In the data below, find the line containing "Photographs of a"; reproduce that line and all subsequent lines exactly, and nothing else.

__Collected data__
++++++++++

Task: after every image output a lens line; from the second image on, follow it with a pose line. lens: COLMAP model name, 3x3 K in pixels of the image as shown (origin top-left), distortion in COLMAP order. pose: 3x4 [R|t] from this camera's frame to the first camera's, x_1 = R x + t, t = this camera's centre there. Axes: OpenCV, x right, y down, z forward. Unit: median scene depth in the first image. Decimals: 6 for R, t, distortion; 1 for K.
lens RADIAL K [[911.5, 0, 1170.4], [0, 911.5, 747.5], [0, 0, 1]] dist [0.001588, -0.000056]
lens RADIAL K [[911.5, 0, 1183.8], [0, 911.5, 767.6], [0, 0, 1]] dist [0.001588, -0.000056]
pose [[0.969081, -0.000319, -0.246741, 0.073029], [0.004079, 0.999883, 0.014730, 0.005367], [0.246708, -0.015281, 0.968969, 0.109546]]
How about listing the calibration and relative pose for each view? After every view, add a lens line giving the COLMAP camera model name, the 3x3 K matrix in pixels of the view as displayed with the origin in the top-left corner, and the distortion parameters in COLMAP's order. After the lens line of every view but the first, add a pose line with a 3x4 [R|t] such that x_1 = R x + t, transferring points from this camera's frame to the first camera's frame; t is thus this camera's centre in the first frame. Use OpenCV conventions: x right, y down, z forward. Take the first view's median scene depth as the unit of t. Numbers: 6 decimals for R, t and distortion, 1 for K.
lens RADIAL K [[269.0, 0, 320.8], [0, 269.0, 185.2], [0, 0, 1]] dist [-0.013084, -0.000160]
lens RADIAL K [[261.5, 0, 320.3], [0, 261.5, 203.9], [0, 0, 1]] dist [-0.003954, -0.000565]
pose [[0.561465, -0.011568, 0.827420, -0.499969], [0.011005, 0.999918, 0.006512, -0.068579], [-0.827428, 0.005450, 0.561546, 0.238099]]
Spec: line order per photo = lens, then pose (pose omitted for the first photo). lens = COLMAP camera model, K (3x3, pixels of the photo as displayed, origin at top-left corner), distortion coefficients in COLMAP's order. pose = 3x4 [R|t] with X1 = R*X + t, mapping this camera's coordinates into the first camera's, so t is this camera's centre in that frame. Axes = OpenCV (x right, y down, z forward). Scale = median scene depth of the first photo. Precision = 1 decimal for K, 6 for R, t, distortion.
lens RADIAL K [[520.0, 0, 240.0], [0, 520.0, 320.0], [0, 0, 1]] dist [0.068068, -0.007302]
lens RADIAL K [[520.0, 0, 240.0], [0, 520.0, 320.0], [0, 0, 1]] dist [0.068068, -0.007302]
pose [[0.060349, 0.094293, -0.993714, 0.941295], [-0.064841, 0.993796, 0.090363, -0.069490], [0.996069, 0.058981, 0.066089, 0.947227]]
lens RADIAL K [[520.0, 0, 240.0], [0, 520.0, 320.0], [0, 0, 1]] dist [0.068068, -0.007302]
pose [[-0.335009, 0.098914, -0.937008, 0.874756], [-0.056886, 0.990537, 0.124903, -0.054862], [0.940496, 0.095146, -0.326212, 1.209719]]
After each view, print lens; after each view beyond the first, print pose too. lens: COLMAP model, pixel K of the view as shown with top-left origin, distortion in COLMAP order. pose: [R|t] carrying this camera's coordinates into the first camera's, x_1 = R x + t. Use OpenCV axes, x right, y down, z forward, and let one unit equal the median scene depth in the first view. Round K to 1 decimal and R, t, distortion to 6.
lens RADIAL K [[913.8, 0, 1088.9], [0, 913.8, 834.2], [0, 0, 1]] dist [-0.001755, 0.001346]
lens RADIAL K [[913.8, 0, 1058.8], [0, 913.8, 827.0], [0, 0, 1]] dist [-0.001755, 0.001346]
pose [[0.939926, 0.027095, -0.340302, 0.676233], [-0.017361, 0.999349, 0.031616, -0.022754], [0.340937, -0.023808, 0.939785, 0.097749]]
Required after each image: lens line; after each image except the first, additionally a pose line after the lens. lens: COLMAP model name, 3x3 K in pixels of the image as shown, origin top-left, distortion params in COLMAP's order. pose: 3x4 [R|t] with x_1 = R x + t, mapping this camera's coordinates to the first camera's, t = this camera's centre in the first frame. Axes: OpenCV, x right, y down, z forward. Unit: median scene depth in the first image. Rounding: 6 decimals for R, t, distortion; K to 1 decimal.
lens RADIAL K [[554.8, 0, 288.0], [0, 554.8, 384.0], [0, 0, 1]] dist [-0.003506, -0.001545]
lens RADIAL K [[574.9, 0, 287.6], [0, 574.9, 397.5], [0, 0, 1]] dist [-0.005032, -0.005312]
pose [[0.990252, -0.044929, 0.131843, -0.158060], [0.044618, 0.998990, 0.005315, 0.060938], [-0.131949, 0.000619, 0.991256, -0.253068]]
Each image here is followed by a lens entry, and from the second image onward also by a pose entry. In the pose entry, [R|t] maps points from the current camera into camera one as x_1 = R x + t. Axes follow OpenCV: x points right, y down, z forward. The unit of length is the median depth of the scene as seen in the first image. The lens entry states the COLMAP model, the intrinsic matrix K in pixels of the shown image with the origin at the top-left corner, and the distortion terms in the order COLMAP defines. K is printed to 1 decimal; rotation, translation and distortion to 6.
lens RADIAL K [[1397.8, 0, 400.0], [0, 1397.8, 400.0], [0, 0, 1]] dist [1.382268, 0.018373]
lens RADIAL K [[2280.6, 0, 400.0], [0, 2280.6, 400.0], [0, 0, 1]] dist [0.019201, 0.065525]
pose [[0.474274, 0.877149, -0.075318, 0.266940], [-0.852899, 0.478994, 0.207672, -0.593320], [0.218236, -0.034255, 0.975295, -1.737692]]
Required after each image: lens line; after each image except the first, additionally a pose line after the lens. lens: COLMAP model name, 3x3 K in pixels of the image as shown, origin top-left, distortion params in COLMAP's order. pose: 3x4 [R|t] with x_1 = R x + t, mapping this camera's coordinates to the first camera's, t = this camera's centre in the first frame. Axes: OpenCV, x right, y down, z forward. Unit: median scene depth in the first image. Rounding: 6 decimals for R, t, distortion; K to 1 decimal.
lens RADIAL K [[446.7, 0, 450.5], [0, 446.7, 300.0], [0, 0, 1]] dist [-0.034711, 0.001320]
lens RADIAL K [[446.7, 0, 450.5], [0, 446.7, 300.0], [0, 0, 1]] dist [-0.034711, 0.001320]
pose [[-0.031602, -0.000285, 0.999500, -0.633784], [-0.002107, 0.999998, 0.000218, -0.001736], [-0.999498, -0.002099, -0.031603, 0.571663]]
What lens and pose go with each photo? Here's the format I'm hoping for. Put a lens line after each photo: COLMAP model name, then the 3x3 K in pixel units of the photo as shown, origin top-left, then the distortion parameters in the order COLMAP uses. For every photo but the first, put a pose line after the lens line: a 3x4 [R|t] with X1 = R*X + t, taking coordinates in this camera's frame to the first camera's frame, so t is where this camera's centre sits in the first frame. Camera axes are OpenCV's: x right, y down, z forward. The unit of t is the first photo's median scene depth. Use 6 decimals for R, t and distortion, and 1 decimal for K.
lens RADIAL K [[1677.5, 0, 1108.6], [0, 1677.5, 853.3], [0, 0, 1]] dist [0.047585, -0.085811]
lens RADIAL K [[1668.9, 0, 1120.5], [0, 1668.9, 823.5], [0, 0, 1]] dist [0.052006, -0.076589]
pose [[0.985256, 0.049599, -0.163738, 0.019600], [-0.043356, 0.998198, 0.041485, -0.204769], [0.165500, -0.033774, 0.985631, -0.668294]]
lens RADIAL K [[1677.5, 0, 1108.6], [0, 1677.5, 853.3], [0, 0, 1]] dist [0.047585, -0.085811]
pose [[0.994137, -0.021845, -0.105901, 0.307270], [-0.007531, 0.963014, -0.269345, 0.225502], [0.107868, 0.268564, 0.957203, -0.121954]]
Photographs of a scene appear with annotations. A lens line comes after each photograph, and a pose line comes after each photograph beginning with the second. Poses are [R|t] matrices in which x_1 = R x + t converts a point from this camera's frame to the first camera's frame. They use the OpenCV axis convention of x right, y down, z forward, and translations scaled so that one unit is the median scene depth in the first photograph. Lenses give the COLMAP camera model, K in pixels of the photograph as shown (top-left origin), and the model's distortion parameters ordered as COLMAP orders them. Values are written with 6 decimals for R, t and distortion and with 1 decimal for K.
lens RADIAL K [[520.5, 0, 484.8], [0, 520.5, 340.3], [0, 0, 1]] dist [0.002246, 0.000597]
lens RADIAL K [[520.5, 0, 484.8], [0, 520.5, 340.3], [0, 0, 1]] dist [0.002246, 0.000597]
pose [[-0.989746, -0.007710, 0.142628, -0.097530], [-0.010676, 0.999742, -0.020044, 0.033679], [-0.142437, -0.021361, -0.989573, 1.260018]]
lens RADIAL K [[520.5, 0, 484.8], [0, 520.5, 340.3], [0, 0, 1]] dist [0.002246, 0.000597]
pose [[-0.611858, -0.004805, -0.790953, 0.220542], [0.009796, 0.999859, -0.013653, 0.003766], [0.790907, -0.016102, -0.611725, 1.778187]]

++++++++++

__Answer area__
Photographs of a scene appear with annotations. A lens line comes after each photograph, and a pose line comes after each photograph beginning with the second. Poses are [R|t] matrices in which x_1 = R x + t converts a point from this camera's frame to the first camera's frame. They use the OpenCV axis convention of x right, y down, z forward, and translations scaled so that one unit is the median scene depth in the first photograph. Lenses give the COLMAP camera model, K in pixels of the photograph as shown (top-left origin), and the model's distortion parameters ordered as COLMAP orders them. Values are written with 6 decimals for R, t and distortion and with 1 decimal for K.
lens RADIAL K [[520.5, 0, 484.8], [0, 520.5, 340.3], [0, 0, 1]] dist [0.002246, 0.000597]
lens RADIAL K [[520.5, 0, 484.8], [0, 520.5, 340.3], [0, 0, 1]] dist [0.002246, 0.000597]
pose [[-0.989746, -0.007710, 0.142628, -0.097530], [-0.010676, 0.999742, -0.020044, 0.033679], [-0.142437, -0.021361, -0.989573, 1.260018]]
lens RADIAL K [[520.5, 0, 484.8], [0, 520.5, 340.3], [0, 0, 1]] dist [0.002246, 0.000597]
pose [[-0.611858, -0.004805, -0.790953, 0.220542], [0.009796, 0.999859, -0.013653, 0.003766], [0.790907, -0.016102, -0.611725, 1.778187]]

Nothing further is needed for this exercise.